Quality means up-front costs
Providing the type of quality up to par with standards of accrediting organizations like the ABA means heavily investing in course designs and faculty training, explains Michael Horowitz, president of the TCS Education System, a nonprofit group of colleges where the backbone organization handles economies of scale for partner institutions, including investment in online professional degree programs.
The TCS system is helping partner school The Santa Barbara & Ventura Colleges of Law with a hybrid J.D. program, the first of its kind in California, according to Matthew Nehmer, the institution's executive director.
"It’s a big investment so if you are not able to invest the educational resources you shouldn’t do it. It’s not an economic panacea. We now have 12 years of figuring out how to create the residential component in a online experience and that requires investment in a great learning platform and technology personnel that are very sophisticated and know how to extensively train faculty," said Horowitz.
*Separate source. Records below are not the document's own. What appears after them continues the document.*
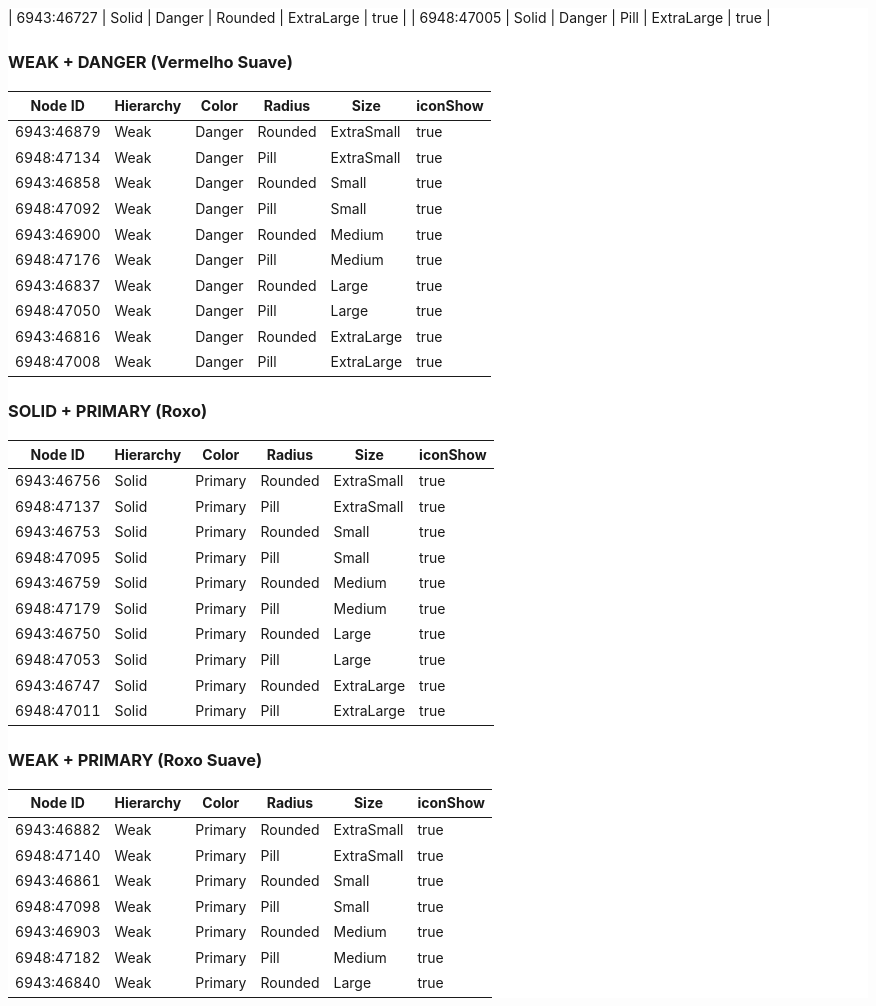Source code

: | 6943:46727 | Solid | Danger | Rounded | ExtraLarge | true |
| 6948:47005 | Solid | Danger | Pill | ExtraLarge | true |

### WEAK + DANGER (Vermelho Suave)

| Node ID | Hierarchy | Color | Radius | Size | iconShow |
|---------|-----------|-------|--------|------|----------|
| 6943:46879 | Weak | Danger | Rounded | ExtraSmall | true |
| 6948:47134 | Weak | Danger | Pill | ExtraSmall | true |
| 6943:46858 | Weak | Danger | Rounded | Small | true |
| 6948:47092 | Weak | Danger | Pill | Small | true |
| 6943:46900 | Weak | Danger | Rounded | Medium | true |
| 6948:47176 | Weak | Danger | Pill | Medium | true |
| 6943:46837 | Weak | Danger | Rounded | Large | true |
| 6948:47050 | Weak | Danger | Pill | Large | true |
| 6943:46816 | Weak | Danger | Rounded | ExtraLarge | true |
| 6948:47008 | Weak | Danger | Pill | ExtraLarge | true |

### SOLID + PRIMARY (Roxo)

| Node ID | Hierarchy | Color | Radius | Size | iconShow |
|---------|-----------|-------|--------|------|----------|
| 6943:46756 | Solid | Primary | Rounded | ExtraSmall | true |
| 6948:47137 | Solid | Primary | Pill | ExtraSmall | true |
| 6943:46753 | Solid | Primary | Rounded | Small | true |
| 6948:47095 | Solid | Primary | Pill | Small | true |
| 6943:46759 | Solid | Primary | Rounded | Medium | true |
| 6948:47179 | Solid | Primary | Pill | Medium | true |
| 6943:46750 | Solid | Primary | Rounded | Large | true |
| 6948:47053 | Solid | Primary | Pill | Large | true |
| 6943:46747 | Solid | Primary | Rounded | ExtraLarge | true |
| 6948:47011 | Solid | Primary | Pill | ExtraLarge | true |

### WEAK + PRIMARY (Roxo Suave)

| Node ID | Hierarchy | Color | Radius | Size | iconShow |
|---------|-----------|-------|--------|------|----------|
| 6943:46882 | Weak | Primary | Rounded | ExtraSmall | true |
| 6948:47140 | Weak | Primary | Pill | ExtraSmall | true |
| 6943:46861 | Weak | Primary | Rounded | Small | true |
| 6948:47098 | Weak | Primary | Pill | Small | true |
| 6943:46903 | Weak | Primary | Rounded | Medium | true |
| 6948:47182 | Weak | Primary | Pill | Medium | true |
| 6943:46840 | Weak | Primary | Rounded | Large | true |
"We are confident in the long-run you may register some savings on real estate, if you are the type of institution that can cut back, but that only works if you keep up with the up-front requirements," he said, adding that the team is also keeping data. "When we launch the hybrid law degree online we will continue with our 100% ground option format, and we are going to have an interesting natural experiment to see who in our community chooses to do either to see whether it will be mostly working adult students."
Willingham echoed sentiments with Faulkner's counseling program, as the field is particularly interactive.
"We have to make sure people have experience first and foremost. I hire faculty that have experience in the field. They all have done this work before they got their doctorates and started teaching, and the people I hire as adjuncts are all in private practice," said Willingham.
"The other part of that is we use Blackboard at Faulkner; we have frequent Blackboard trainings for faculty to come in, so they can learn how to assimilate that knowledge into an online course. Because online education is still in a growth phase, a lot of our professional organizations and accrediting bodies provide training for professionalism in cyberspace, so there is a lot out there we try to take advantage of."